The LCD should never be garbled, there's no configuration needed for the LCD to work so it should always initialize properly and display something meaningful (although the display mode might be wrong if the config is corrupted). If something is shorting somewhere causing the communication to be messed up, that could be browning out the atmega somehow as well causing the lockup and loss of config. Unfortunately I'm not sure what where to tell you to look apart from what you've already verified, which is that the LCD wasn't touching the USB ports. The fact that it does it with no Pi and doesn't even start properly is a big red flag, but that's not a condition that there's a definite cause for (like a single probe reading the wrong value, or the blower not blowing).
 
Is it possible that you're using a power supply that isn't up to the job? That might explain why it turns on and then is intermittent
 
@Bryan Thanks for the detailed responses and I'm glad I just haven't missed anything totally obvious. I'll take another look at the LCD connectivity to see if a joint is bridged there.

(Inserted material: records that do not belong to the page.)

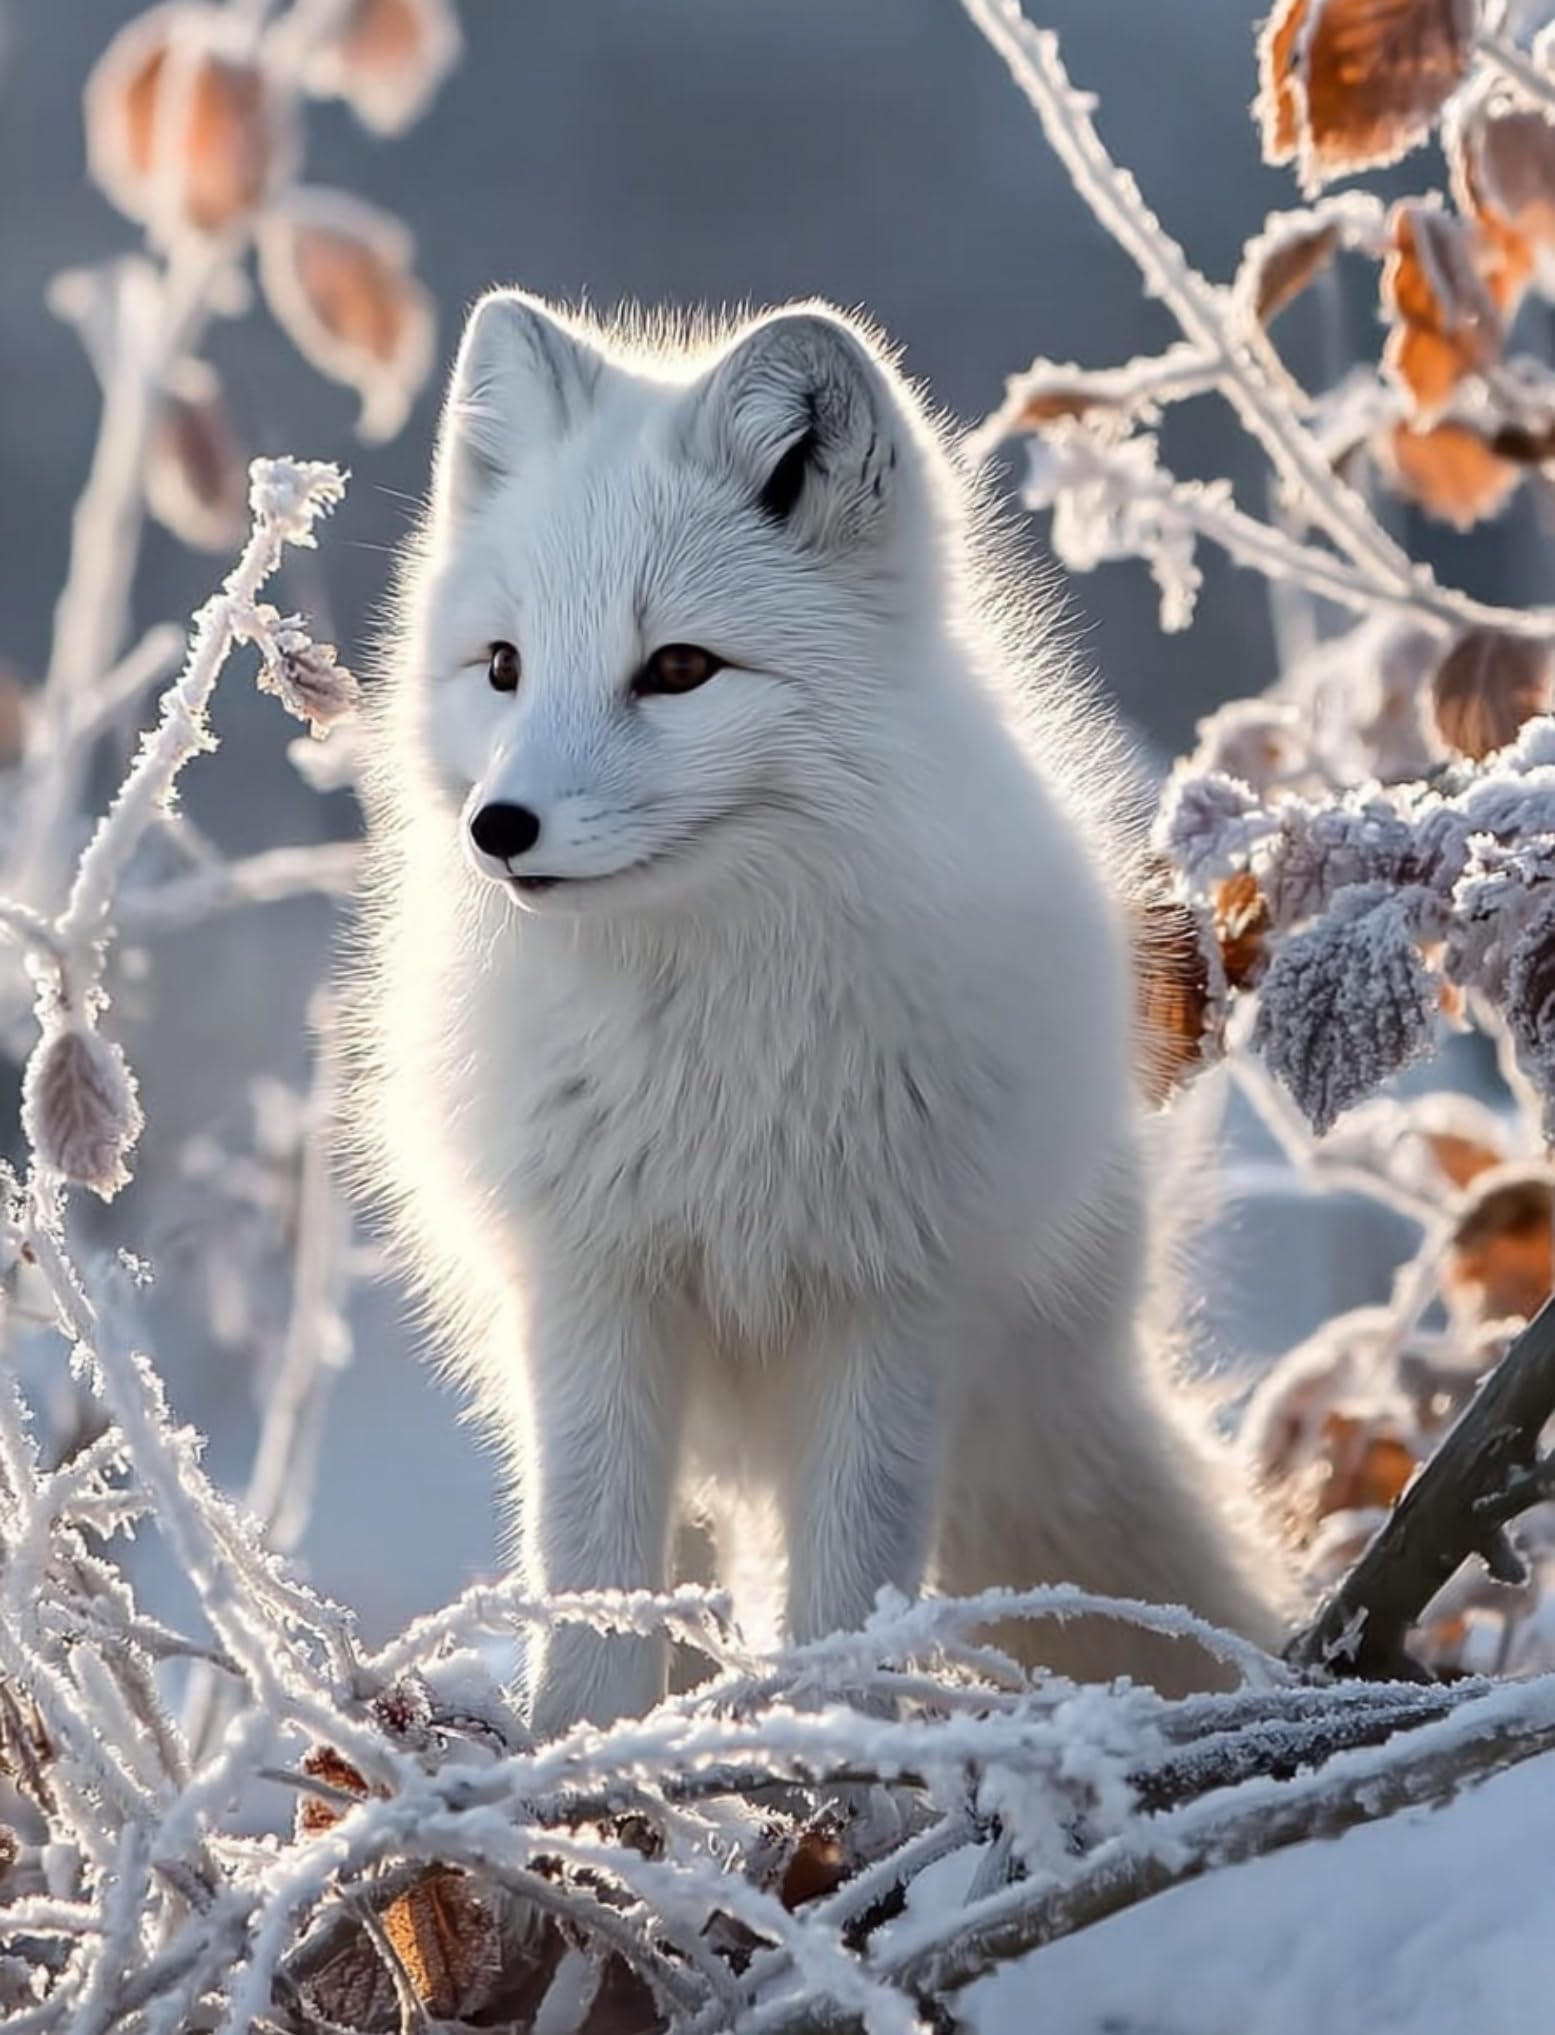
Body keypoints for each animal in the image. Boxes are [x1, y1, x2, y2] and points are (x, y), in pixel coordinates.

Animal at [345, 289, 1291, 1737]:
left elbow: (846, 1593)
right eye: (501, 665)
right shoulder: (594, 1287)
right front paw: (587, 1755)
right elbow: (596, 1585)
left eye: (678, 667)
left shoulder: (886, 1300)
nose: (497, 827)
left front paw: (831, 1744)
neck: (708, 1025)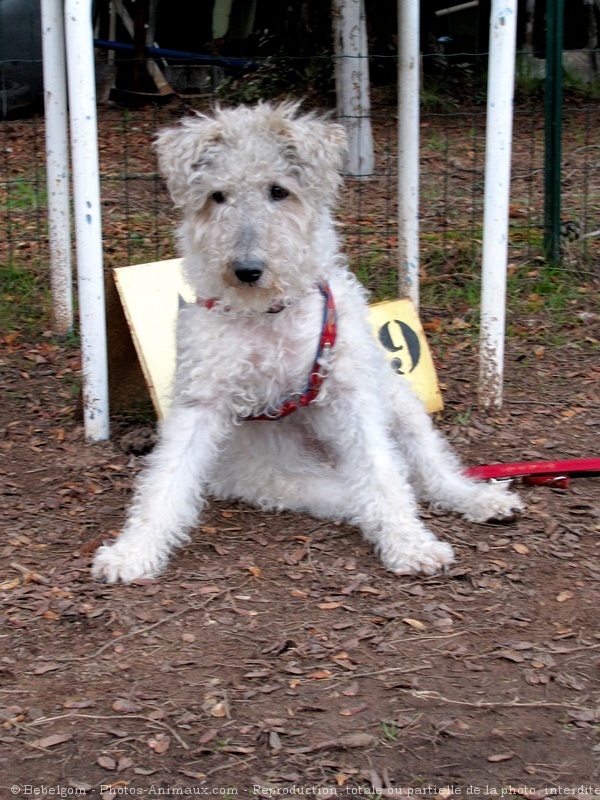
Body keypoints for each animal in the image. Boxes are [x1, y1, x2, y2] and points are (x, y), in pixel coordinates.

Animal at [91, 103, 524, 584]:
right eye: (217, 196)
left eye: (279, 191)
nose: (246, 270)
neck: (269, 314)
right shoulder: (202, 400)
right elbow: (165, 480)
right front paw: (133, 552)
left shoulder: (350, 392)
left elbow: (382, 472)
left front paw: (412, 547)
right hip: (286, 481)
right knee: (374, 491)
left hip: (400, 404)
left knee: (425, 474)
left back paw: (483, 500)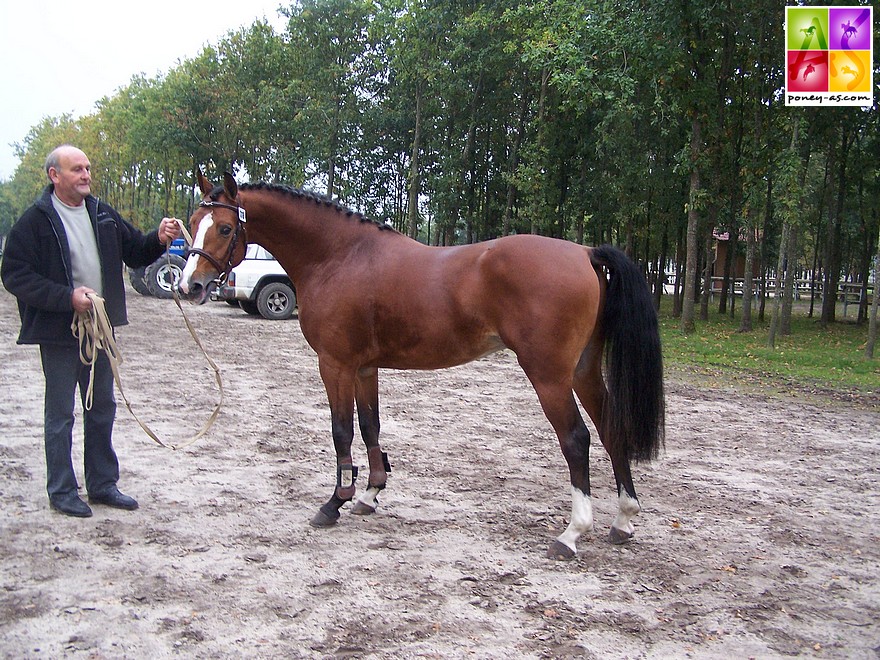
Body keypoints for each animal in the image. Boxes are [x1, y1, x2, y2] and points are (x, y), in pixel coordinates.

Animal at [180, 170, 660, 556]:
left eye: (225, 227)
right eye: (191, 223)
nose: (190, 286)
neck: (339, 256)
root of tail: (584, 252)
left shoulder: (335, 364)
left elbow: (341, 431)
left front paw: (334, 502)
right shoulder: (364, 367)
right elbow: (370, 427)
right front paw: (369, 495)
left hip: (549, 376)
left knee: (576, 439)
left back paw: (571, 533)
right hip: (582, 371)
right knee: (610, 427)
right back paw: (623, 518)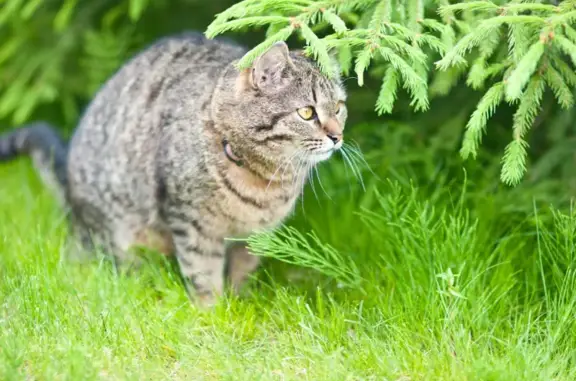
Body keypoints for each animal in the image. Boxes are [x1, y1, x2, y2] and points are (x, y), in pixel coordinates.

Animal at [0, 32, 346, 306]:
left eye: (339, 107)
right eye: (306, 112)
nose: (337, 137)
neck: (263, 179)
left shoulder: (255, 235)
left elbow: (241, 272)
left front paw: (239, 302)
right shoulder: (192, 221)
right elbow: (203, 272)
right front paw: (214, 313)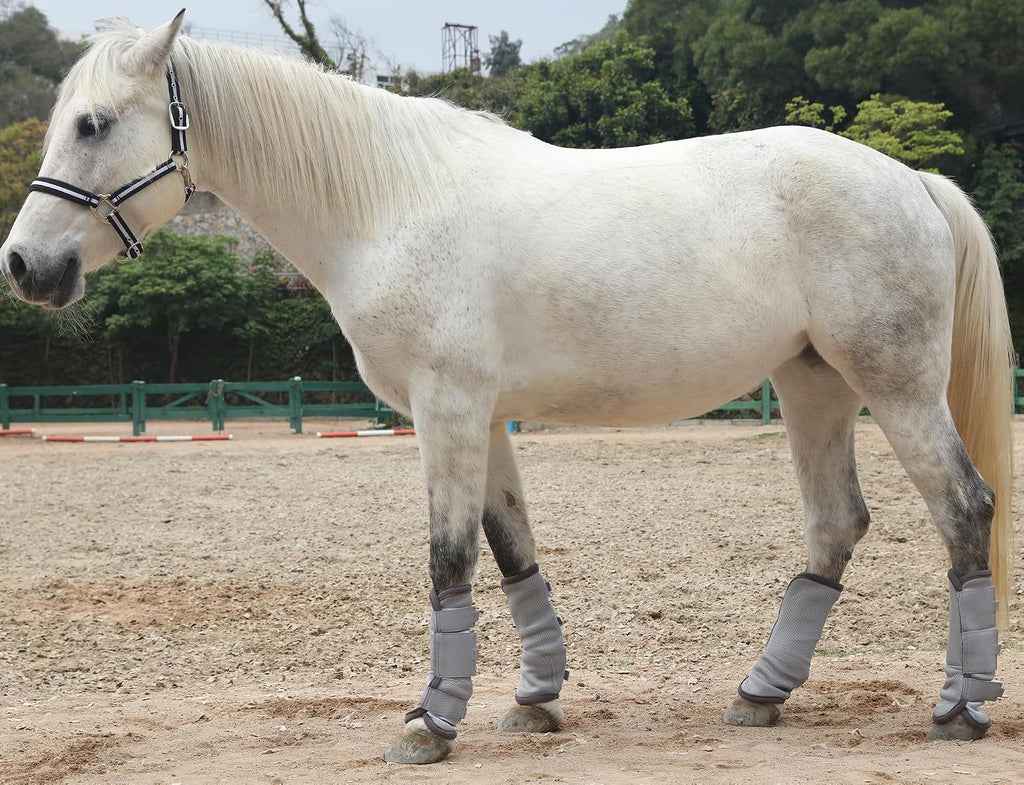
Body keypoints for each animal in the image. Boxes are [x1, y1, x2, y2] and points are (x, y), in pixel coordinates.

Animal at [0, 12, 1013, 765]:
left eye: (94, 124)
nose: (25, 266)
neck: (388, 204)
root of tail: (909, 178)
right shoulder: (482, 420)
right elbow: (512, 548)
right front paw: (533, 700)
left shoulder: (446, 410)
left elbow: (448, 557)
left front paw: (429, 721)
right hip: (814, 387)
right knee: (837, 524)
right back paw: (761, 693)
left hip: (895, 386)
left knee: (964, 509)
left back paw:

@Brad I became suspicious of the power supply as well (though it did work previously on 3 roasts) and checked the 12V supply and it was measuring 20V (I tried a few other 12V power supplies lying around and they all measured higher than 12V - maybe I'm doing it wrong but just checking by sticking voltmeter probes into the power supply). In desperation I purchased a new PS (amazon) but it too measured more than 12V so I am not sure what to think on that front.

My next plan of attack is to order another HM and try again, I think. Then if it works I should be able to debug the first one. There must be a solder bridge that I just can't see. Will do so when back from holiday.

Thanks again.
 
Dale
From your description you might be using a non-regulated power supply. That`s not a good thing. I have inserted a link for a supply from Amazon which would work well with HM. Also if you live in an area where the outside temps are running in the 90`s and higher, find some way to cool the case of the HM. They can get a little hot when its hot outside and that could and I have found with thermocouple HM cause temp reading to drift off because of the heat with the thermocouple amps. Electronics do not like heat.

https://www.amazon.com/dp/B07HNV6SBJ/?tag=tvwb-20
 
@Gary Thanks very much for the info and the link. I will definitely pick up that power supply.

Is this common knowledge or did I miss some specifications in the HM documentation (entirely possible)?